Mirror of Justice

A blog dedicated to the development of Catholic legal theory.
Affiliated with the Program on Church, State & Society at Notre Dame Law School.

Tuesday, February 15, 2005

Untangling the Sacred From the Secular

As hinted at by Rick's post, there is a strong case to be made for getting government out of the marriage business (and into the civil union business). Arguments grounded in the common good do not persuade me that the longstanding conflation of religious and civil marriage is worth maintaining. Those who see the conflation as having beneficial effects on the public's approach to family commitments must recognize that the effects run both ways, and in recent decades it seems clear that the public's approach to family commitments is having more impact on religious conceptions of marriage than vice versa.
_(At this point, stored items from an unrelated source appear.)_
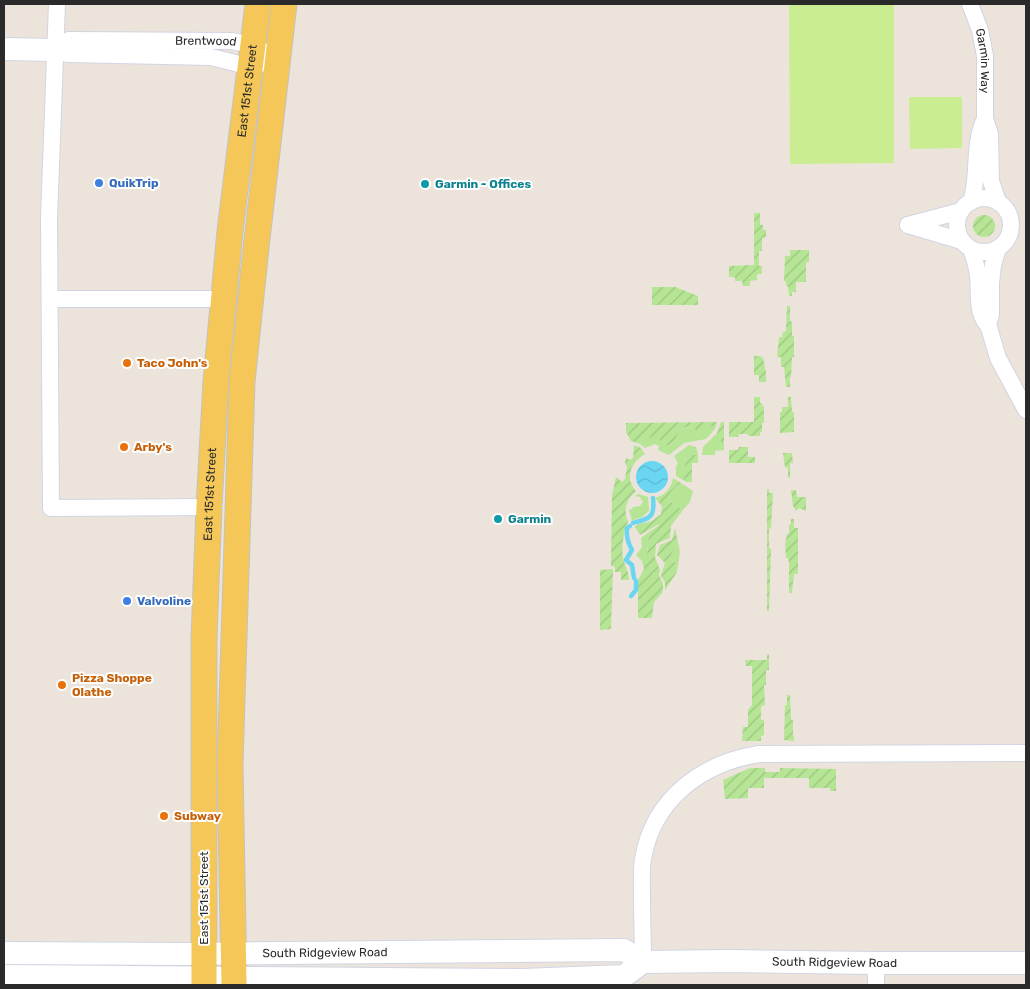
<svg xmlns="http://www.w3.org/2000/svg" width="1030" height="989" viewBox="0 0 1030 989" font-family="Rubik,sans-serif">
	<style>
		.grass { fill: #b5e595 }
		.garden { fill: url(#garden-furrows) }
		.pitch { fill: #cbed91 }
		.water { fill: url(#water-waves) }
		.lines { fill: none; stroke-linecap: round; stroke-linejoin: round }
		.stream { stroke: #6ad6f2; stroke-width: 4.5 }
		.street-casing { stroke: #d0d5e3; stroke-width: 18 }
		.secondary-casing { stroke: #d0d5e3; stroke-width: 24 }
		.primary-casing { stroke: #c3c3c3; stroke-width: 27 }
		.street { stroke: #fff; stroke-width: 16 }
		.secondary { stroke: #fff; stroke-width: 22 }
		.primary { stroke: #f5c758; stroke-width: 25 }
		.shop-dot { fill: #3f7fe0; stroke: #fff; stroke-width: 2 }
		.culture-dot { fill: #0f9aa8; stroke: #fff; stroke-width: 2 }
		.food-dot { fill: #e8710a; stroke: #fff; stroke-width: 2 }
		.labels { text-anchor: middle; stroke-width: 4; stroke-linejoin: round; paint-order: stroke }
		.street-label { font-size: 12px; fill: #2a2a2a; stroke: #fff }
		.shop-label { font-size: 12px; font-weight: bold; fill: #366cbe; stroke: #fff; text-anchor: start }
		.culture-label { font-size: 12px; font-weight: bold; fill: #0d838f; stroke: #fff; text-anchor: start }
		.food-label { font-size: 12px; font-weight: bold; fill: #c56008; stroke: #fff; text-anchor: start }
	</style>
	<defs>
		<pattern id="garden-furrows" width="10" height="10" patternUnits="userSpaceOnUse" patternTransform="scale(1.25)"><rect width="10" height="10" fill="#b5e595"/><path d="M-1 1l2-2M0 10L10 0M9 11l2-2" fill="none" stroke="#9cc581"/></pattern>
		<pattern id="water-waves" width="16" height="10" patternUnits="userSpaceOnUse" patternTransform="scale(1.25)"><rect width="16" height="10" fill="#6ad6f2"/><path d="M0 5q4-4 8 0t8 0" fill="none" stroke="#5cb8d0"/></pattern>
	</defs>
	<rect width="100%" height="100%" fill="#ece4db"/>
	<!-- grass -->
	<g class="grass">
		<path d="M709,426L714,427L715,429L706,439L684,443L669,455L658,450L659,446L655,444L645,448L640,444L642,439L657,435L665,446L673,444C677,436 679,428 689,427C697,430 701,431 709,426Z"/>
		<path d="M717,433L721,439V448L715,451V455H702L703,447Z"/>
		<path d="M689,445L696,447L698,455H690L685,459L686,470L683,480L676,476V467L678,463L674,456Z"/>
		<path d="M681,483L693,491L690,502L683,510L669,501C669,493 674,487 681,483Z"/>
		<path d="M639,494L648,497L649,511L642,517L632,521L629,510L632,509L633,507L640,506L643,502L640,497L635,496Z"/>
		<path d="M649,532L647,555L642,561L636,555L642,547L641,538Z"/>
		<path d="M678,542L680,552L677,572L675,563L670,557Z"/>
	</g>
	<!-- garden -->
	<g class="garden">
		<path d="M754,213H760V225H763V230H766V237L762,238V251H759V266H762V274H757V280L750,281V286H743L742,281H735V277H729V266L754,265Z"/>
		<circle cx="984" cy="226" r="11"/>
		<path d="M790,250H809V262L806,263V282H796V292H792V296H789L788,286H786V281H784L785,256H790Z"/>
		<path d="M652,287H675L698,296V305H652Z"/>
		<path d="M787,306H790V321L792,322V336H794V357H792L791,377H790V387H786L784,367H781V357H777L779,337H782L783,332L786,331Z"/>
		<path d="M754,356H760L763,358L766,372V382H759V375H754Z"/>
		<path d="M754,397H760V403H762V406H764V423H762V432H760V436H748V434H739L738,437H729V422H754Z"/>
		<path d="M788,397H791L792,412H794V432L780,433V412H782V407H788Z"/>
		<path d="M717,422L715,429L712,426L700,431C695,430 691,426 687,427C679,428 676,438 673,444L665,446L657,436L642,439L640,444L631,441L626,432V423Z"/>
		<path d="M721,422H724V450L715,451L721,448V439L717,433Z"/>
		<path d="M634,445L641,448L645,454C631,462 624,478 636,491C626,500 623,510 628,522C624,527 621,550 623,557C624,565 629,571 629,580H621V572H615V567L611,566L612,495L616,477L622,482L625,479L627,467L625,463L626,458L630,460L633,458Z"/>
		<path d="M739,447H748V457H755V463H729V450H738Z"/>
		<path d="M783,453H792L793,463H790V478H788V468L785,467Z"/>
		<path d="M687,455H698V463H692V482H686L683,480C686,472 684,460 687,455Z"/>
		<path d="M673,478L681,483C674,487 669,493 669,501L683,510L671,526L670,538L656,544L655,557L660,570L659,575L663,584V588L662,593L654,602L652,618H638V580L644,569L642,561L647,555L649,532L658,526L659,524L640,535L635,527L639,524L652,521L661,514L662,506L655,498C665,495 671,489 673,478Z"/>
		<path d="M767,489H769V493H773L771,528L769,529V548L771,549L769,611H767Z"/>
		<path d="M791,490H796L797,497H806V511L799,508L796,511L793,506Z"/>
		<path d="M791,519H794V528H798V574H794L792,593H789V563L788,558H786L785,545L787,534H789V525L791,524Z"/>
		<path d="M675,528L678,542L670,557L675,563L677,572L665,590V582L661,576L665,563L657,555L660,545L672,540Z"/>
		<path d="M613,569L611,629L600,630V570Z"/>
		<path d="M769,654V670H766V685H764L765,705L761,706V720H764V735L761,736V741H742L743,727H748V710L752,705V666H746L745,660H767V655Z"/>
		<path d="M787,695H790L791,720H793V735L794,736V741L784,740L785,705H787Z"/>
		<path d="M750,768H765V772H780V768L836,769V791H830V788H809V778H764V788H748V798L725,799L723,780Z"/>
	</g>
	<!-- pitch -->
	<g class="pitch">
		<path d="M789,4H894V163L790,164Z"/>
		<path d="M909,97H962V148L910,149Z"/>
	</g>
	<!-- water -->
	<circle class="water" cx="652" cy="477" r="16"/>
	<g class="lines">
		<!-- stream -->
		<g class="stream">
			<path d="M633,523C651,518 655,517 653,498"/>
			<path d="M630,526L627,528C626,537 628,542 632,550L626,560L632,565L634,578"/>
			<path d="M631,596L636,590V581"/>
		</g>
		<!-- street casing -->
		<g class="street-casing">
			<g id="street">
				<path d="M57,4L49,218L51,508L209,507"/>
				<path id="s1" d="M970,4L980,30L985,56V119L990,134L991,181L998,202"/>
				<path id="s2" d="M55,50L69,40L231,41L254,45L278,61"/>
				<path d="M55,50L68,54L211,57L251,67L259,65"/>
				<circle cx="984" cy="225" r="27"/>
				<path d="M971,202C980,175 972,144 985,119"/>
				<path d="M908,225L962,241"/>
				<path d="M908,225L961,211"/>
				<path d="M998,248L993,265L991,283V315L988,324L998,358L1026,410"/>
				<path d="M971,249C974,257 977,267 978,276C980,291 976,310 986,323"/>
				<path d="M50,299H224"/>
				<path d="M643,962C643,941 642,919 642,897C642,885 641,871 643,859C653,799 702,763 759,754L1026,753"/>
				<path d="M876,963V985"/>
			</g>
		</g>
		<!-- secondary casing -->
		<g class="secondary-casing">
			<g id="secondary">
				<path d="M4,49L55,50"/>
				<path id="s3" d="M4,953L184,954L624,950L643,962L728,961L876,963H1026"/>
				<path d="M4,976L523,980L624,976L643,962"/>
			</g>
		</g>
		<!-- primary casing -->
		<g class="primary-casing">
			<g id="primary">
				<path id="s4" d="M204,985V639L209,507L216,381L230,231L258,4"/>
				<path d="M234,985L230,765L242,382L256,248L284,4"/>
			</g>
		</g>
		<!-- street -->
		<use href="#street" class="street"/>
		<!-- secondary -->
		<use href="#secondary" class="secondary"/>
		<!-- primary -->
		<use href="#primary" class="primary"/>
	</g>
	<!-- markers -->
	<g class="shop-dot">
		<circle cx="99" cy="183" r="5"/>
		<circle cx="127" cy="601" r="5"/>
	</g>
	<g class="culture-dot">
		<circle cx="425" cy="184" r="5"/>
		<circle cx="498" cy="519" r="5"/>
	</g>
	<g class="food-dot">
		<circle cx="127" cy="363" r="5"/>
		<circle cx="124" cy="447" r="5"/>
		<circle cx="62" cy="685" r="5"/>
		<circle cx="164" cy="816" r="5"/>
	</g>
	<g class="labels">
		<!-- street labels -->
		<g class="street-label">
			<text dy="4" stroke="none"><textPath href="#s2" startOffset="154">Brentwood</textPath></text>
			<text dy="4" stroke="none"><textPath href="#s1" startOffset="59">Garmin Way</textPath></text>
			<text dy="4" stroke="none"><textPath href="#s4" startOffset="896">East 151st Street</textPath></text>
			<text dy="4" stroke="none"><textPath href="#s4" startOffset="491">East 151st Street</textPath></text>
			<text transform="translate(204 898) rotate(-90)" y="4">East 151st Street</text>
			<text dy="4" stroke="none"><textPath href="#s3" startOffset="321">South Ridgeview Road</textPath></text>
			<text dy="4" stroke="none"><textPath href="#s3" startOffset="834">South Ridgeview Road</textPath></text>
		</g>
		<!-- shop labels -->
		<g class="shop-label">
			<text x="109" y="187">QuikTrip</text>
			<text x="137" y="605">Valvoline</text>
		</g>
		<!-- culture labels -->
		<g class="culture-label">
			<text x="435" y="188">Garmin - Offices</text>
			<text x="508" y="523">Garmin</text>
		</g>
		<!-- food labels -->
		<g class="food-label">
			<text x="137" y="367">Taco John's</text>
			<text x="134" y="451">Arby's</text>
			<text x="72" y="682">Pizza Shoppe<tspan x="72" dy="14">Olathe</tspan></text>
			<text x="174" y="820">Subway</text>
		</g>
	</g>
	<!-- border -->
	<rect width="1030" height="989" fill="none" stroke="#2a2a2a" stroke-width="10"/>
</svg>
I see very little evidence that religious communities are likely to impact marriage as a public institution anytime soon. Today's New York Times, for example, recounts the stalled efforts to introduce "covenant" marriage as an alternative to today's at-will contract approach to the institution. Covenant marriages require pre-marital counseling and drastically limit the available grounds for divorce (to infidelity, abuse, etc.). The article reports that, in the three states to adopt covenant marriage (Arkansas, Louisiana, and Arizona), only one to two percent of couples have opted for it. That statistic alone speaks volumes of the extent to which our vision of marriage has been compromised by its operation as a government entitlement, rather than as a sacred undertaking.